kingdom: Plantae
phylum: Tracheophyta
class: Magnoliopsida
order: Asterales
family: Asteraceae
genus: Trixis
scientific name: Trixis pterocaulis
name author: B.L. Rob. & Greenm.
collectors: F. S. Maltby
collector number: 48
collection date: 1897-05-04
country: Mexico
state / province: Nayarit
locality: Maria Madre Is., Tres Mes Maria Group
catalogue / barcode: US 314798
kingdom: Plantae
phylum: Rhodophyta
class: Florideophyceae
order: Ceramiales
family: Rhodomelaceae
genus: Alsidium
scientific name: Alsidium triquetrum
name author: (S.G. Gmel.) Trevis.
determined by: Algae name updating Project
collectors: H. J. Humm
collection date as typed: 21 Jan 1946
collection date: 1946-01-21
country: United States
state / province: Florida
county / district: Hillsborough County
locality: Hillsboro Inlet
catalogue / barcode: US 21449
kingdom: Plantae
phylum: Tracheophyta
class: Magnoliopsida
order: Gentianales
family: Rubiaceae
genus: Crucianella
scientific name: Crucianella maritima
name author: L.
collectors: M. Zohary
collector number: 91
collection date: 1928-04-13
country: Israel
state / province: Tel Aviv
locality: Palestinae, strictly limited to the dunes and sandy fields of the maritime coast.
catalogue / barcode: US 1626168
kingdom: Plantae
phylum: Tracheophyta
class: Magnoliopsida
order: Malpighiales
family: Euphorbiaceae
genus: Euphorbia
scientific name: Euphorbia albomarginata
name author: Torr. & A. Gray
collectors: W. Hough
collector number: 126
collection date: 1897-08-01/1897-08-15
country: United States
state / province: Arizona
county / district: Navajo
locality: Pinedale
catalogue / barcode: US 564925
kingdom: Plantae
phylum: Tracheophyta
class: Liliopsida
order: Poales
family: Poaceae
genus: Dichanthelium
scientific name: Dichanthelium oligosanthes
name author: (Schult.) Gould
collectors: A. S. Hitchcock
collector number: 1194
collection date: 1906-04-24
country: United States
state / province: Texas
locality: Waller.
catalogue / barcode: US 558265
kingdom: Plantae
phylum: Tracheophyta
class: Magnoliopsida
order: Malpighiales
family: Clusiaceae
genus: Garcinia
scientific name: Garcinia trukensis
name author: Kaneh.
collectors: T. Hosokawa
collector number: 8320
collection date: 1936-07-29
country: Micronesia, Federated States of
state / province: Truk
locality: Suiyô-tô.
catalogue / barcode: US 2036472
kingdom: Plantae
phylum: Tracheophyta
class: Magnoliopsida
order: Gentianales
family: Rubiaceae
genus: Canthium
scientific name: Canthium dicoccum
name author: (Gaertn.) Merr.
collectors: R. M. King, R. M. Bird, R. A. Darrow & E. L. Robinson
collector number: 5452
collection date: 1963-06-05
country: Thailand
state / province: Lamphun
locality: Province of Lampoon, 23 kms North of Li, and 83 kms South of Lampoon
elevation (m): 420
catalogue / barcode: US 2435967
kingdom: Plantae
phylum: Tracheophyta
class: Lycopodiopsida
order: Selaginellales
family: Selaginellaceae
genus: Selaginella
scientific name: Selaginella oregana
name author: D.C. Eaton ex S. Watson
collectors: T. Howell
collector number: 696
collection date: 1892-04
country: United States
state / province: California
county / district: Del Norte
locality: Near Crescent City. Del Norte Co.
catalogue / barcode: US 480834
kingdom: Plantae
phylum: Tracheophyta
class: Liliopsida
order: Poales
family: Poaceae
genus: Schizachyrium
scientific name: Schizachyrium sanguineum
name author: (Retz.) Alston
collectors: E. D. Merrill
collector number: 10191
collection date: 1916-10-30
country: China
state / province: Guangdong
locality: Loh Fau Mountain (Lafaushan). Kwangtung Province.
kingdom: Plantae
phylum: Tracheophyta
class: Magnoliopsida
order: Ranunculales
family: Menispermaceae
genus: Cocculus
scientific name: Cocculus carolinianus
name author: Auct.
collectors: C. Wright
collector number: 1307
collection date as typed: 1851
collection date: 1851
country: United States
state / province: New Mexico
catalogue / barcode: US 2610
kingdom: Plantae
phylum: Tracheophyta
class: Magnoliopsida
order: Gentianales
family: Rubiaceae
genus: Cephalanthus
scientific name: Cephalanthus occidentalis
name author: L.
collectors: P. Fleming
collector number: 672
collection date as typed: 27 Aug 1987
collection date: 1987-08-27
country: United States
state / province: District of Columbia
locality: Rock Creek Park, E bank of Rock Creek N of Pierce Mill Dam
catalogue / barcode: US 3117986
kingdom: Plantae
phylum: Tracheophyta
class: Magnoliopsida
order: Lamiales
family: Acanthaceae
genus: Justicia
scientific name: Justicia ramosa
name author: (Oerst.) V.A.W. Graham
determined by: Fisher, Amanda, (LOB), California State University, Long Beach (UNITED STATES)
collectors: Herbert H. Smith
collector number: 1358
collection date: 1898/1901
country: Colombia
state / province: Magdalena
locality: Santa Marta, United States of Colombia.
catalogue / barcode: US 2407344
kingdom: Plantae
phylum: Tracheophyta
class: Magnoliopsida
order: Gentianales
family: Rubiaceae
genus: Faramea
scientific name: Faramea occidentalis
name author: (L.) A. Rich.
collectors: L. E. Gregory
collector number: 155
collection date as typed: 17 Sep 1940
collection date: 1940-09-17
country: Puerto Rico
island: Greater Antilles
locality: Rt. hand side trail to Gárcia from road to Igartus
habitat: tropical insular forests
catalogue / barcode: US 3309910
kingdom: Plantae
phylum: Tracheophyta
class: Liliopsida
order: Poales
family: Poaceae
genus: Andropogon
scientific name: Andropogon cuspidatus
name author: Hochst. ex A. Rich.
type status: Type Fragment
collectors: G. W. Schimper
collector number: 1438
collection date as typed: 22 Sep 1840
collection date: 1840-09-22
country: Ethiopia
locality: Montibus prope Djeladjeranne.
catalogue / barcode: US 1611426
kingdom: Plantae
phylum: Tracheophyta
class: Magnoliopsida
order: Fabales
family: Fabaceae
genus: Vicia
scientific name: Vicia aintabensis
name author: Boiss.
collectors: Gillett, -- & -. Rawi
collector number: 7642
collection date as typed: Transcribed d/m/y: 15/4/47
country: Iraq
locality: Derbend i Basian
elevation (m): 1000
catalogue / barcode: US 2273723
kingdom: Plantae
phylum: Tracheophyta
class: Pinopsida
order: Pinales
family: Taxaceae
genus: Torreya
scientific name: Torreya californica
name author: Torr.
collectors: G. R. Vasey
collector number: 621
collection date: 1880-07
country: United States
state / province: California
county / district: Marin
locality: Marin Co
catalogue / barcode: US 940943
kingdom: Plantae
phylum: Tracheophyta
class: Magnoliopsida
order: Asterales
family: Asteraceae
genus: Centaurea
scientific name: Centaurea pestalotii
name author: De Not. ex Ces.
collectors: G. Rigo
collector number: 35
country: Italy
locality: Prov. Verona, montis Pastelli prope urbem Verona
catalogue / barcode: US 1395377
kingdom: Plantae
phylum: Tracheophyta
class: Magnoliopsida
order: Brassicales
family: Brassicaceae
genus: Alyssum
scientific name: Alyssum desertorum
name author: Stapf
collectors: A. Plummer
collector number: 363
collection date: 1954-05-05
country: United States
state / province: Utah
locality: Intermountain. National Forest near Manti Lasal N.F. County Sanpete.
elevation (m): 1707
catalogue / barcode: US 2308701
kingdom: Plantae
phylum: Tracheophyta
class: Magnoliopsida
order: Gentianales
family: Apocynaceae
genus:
◆ ◆ ◆
- **Stated task**: Please quote the lines of the records exactly, starting at the line that contains "locality: Loh Fau" and ending at the line that contains "collection date as typed: 22 Sep 1840", both included.

- **Reply to the task**:
locality: Loh Fau Mountain (Lafaushan). Kwangtung Province.
kingdom: Plantae
phylum: Tracheophyta
class: Magnoliopsida
order: Ranunculales
family: Menispermaceae
genus: Cocculus
scientific name: Cocculus carolinianus
name author: Auct.
collectors: C. Wright
collector number: 1307
collection date as typed: 1851
collection date: 1851
country: United States
state / province: New Mexico
catalogue / barcode: US 2610
kingdom: Plantae
phylum: Tracheophyta
class: Magnoliopsida
order: Gentianales
family: Rubiaceae
genus: Cephalanthus
scientific name: Cephalanthus occidentalis
name author: L.
collectors: P. Fleming
collector number: 672
collection date as typed: 27 Aug 1987
collection date: 1987-08-27
country: United States
state / province: District of Columbia
locality: Rock Creek Park, E bank of Rock Creek N of Pierce Mill Dam
catalogue / barcode: US 3117986
kingdom: Plantae
phylum: Tracheophyta
class: Magnoliopsida
order: Lamiales
family: Acanthaceae
genus: Justicia
scientific name: Justicia ramosa
name author: (Oerst.) V.A.W. Graham
determined by: Fisher, Amanda, (LOB), California State University, Long Beach (UNITED STATES)
collectors: Herbert H. Smith
collector number: 1358
collection date: 1898/1901
country: Colombia
state / province: Magdalena
locality: Santa Marta, United States of Colombia.
catalogue / barcode: US 2407344
kingdom: Plantae
phylum: Tracheophyta
class: Magnoliopsida
order: Gentianales
family: Rubiaceae
genus: Faramea
scientific name: Faramea occidentalis
name author: (L.) A. Rich.
collectors: L. E. Gregory
collector number: 155
collection date as typed: 17 Sep 1940
collection date: 1940-09-17
country: Puerto Rico
island: Greater Antilles
locality: Rt. hand side trail to Gárcia from road to Igartus
habitat: tropical insular forests
catalogue / barcode: US 3309910
kingdom: Plantae
phylum: Tracheophyta
class: Liliopsida
order: Poales
family: Poaceae
genus: Andropogon
scientific name: Andropogon cuspidatus
name author: Hochst. ex A. Rich.
type status: Type Fragment
collectors: G. W. Schimper
collector number: 1438
collection date as typed: 22 Sep 1840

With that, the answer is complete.